Всю ту зиму и сырую раннюю весну восемьдесят пятого года Третьего индустриального века мои блуждания по Брейсбриджу неизменно затягивались. Я как будто хотел изучить это место как следует, составить карту, прежде чем покину его. Я перелезал через покрытые заклинаниями, грязные перила моста, перекинутого через железнодорожные пути, уходившие от фабрик и сворачивающие на юг. Внизу бушевал сернистый жар локомотивов, и я размышлял, пока мимо с ритмичным лязгом проезжали вагоны-платформы – особенно предназначенные для эфира, с соломенной подстилкой, которая выглядела достаточно мягкой, чтобы смягчить падение, – когда лучше всего было бы совершить прыжок и в какие места этот прыжок мог бы меня привести.

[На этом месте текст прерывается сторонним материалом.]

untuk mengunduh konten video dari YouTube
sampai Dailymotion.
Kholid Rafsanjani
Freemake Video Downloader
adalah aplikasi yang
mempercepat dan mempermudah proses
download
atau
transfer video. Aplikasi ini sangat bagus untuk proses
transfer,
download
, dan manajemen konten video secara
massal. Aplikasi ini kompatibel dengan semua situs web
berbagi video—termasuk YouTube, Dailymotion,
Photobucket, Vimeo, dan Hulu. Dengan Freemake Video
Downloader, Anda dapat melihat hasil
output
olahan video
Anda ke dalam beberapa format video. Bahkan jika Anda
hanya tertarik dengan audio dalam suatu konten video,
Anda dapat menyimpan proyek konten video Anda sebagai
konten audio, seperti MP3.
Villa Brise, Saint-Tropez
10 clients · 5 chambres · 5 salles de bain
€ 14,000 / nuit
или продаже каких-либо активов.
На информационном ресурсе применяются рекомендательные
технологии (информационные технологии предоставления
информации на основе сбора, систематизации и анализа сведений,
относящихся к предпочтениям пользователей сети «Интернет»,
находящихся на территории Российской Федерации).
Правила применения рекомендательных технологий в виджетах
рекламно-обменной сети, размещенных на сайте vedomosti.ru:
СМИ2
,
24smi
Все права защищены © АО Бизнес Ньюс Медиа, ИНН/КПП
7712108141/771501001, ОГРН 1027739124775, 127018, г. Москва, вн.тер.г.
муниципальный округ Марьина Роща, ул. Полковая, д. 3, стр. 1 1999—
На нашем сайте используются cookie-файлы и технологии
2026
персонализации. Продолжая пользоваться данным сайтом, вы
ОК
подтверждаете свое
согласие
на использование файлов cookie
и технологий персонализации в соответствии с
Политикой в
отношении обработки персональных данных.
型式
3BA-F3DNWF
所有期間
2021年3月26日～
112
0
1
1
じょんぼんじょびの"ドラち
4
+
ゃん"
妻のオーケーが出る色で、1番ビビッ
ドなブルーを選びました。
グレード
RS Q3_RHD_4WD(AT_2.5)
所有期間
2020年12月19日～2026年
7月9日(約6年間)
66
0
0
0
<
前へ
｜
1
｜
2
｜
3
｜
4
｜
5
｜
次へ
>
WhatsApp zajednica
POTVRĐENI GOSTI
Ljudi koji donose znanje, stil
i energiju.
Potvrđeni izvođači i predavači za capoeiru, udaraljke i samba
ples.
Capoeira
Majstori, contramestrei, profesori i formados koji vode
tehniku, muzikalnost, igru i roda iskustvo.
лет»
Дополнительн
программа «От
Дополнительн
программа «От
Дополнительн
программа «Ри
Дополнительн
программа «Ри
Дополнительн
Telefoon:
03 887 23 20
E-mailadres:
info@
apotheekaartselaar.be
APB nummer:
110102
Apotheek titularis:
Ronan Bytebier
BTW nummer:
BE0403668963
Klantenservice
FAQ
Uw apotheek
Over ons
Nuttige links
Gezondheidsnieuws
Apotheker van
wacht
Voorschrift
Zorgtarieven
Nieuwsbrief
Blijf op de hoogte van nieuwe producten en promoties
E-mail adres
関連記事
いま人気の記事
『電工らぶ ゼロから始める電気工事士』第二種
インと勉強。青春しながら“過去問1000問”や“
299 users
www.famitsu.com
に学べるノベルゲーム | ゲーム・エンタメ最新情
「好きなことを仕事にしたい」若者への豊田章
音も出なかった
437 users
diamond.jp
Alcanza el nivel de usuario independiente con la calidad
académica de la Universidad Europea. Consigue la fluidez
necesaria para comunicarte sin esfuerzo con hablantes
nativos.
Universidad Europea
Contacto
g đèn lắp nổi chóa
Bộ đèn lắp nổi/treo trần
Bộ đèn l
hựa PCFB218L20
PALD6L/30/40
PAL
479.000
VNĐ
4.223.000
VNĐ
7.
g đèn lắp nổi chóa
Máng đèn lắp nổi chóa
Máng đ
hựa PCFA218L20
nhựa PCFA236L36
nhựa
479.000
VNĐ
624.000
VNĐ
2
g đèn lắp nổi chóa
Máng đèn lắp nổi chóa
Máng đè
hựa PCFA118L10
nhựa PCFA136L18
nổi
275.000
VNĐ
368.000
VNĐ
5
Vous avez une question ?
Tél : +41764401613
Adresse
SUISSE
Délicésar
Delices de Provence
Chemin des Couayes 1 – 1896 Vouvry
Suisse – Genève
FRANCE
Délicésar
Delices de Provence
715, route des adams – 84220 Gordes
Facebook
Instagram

К тому времени я часто пропускал занятия в школе; учителя смирились, поскольку все знали об ухудшающемся состоянии моей матери, и им, вероятно, было радостно, что в классе стало на одну угрюмую физиономию меньше. «Мамаша – тролль…» «Мать отправят в этот, как его, Нор-ти-тон…» Хватать яблоки и банки с политурой с прилавков на рынке в шестисменник и просто так швырять их за какую-нибудь стену, терпеть клубы горячего пара на содрогающемся мосту, курить украденные сигареты, смотреть в глаза злопсам, когда они бросались на заборы, беззаботно продираться сквозь кукушечью крапиву и обливаться потом от мучительных ночных кошмаров – моя жизнь состояла из преодоления множества маленьких, невидимых барьеров. На каждом перекрестке я взглядом искал тролльщика; не мастера Татлоу, а кого-то ужасного, высокого, в широком темном плаще, с окутанным непроглядной тьмой лицом. Я начал носить нож, но он был тупой, дешевый, неэфирированный, и вскоре сломался прямо в кармане. Я был подобен одной из нитей накала грандмастера Харрата; заряженный, готовый вспыхнуть.
IX
Грандмастер Харрат в своей длинной мастерской поднял шторы на потолочных окнах.

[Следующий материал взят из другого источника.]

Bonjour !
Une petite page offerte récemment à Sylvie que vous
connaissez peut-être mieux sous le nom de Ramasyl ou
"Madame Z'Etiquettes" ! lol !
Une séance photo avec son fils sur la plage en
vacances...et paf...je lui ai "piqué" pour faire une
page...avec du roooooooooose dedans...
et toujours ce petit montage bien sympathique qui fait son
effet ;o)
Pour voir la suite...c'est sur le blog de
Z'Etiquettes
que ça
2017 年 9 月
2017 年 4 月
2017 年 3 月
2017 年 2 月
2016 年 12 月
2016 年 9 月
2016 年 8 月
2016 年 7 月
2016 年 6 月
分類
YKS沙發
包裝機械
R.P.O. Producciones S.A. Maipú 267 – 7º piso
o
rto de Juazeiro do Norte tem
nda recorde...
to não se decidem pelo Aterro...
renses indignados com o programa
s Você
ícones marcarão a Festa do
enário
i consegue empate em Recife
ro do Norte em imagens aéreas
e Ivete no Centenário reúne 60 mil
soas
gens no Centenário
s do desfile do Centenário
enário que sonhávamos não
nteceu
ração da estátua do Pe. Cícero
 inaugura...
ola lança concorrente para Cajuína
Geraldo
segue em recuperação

– Примеси, Роберт! – заявил он. – Неаккуратность! Вот с чем следует бороться… Представь себе молнию, Роберт! Я часто смотрел поверх крыш Норт-Сентрала из своей детской во время грозы и желал, чтобы молния ударила в Халлам-тауэр. И я восторгался, Роберт… да, восторгался. Я ничего не выдумываю, не сомневайся. Уже тогда я видел начало иного, Нового века. Возможно, однажды я сумею объяснить…

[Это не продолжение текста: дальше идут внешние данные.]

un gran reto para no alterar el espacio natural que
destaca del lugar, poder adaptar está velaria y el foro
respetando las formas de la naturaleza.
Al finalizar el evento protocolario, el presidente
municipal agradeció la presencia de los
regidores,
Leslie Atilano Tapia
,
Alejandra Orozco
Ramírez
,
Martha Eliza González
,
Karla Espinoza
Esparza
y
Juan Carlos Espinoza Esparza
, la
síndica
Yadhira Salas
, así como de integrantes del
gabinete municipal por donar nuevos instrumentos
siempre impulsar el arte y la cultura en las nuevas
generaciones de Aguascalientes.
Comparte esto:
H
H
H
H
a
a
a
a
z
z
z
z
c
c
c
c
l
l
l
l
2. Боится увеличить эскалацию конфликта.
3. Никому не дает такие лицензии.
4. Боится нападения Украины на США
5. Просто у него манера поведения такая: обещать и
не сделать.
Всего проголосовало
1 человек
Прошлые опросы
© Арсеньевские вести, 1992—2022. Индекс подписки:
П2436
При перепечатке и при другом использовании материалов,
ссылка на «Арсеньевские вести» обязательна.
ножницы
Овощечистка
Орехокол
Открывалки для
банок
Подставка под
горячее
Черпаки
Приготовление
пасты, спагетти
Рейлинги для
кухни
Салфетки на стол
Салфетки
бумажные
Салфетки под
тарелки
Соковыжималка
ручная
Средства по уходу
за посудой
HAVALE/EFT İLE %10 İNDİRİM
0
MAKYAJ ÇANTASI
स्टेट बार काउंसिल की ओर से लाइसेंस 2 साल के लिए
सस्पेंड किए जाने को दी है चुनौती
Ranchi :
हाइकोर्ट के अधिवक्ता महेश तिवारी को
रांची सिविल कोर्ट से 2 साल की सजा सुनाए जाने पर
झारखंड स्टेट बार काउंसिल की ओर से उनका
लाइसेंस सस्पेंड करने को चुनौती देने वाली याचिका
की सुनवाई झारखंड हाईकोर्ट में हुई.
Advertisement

Я наблюдал, как он склонился над одной из больших оплетенных бутылей с кислотой, и капелька пота скатилась с его подбородка. Сегодня не было никаких результатов, как бы он ни возился с проволочками, какие бы усилия ни прилагал, сколько бы кислоты ни пролил. Впрочем, мне было все равно. Сменница за сменницей эти визиты приобретали убаюкивающую предсказуемость, и его неудачи были такой же неотъемлемой ее частью, как вкус марципана. К этому моменту я уже научился в критические моменты держаться подальше от искр, горящей резины и огромных банок с химикатами. Электричество казалось опасным и изменчивым, и если эксперименты грандмастера Харрата меня в чем-то и убедили, так это в том, что успеха ему не видать. Ну кто же захочет рисковать подобной заряженной субстанцией в своем доме, когда можно положиться на безопасность светильного газа, фонарей или свечей? В целом, однако, я с нетерпением ждал этих послеполуденных полусменников как единственной возможности сбежать от мира в обитель спокойствия.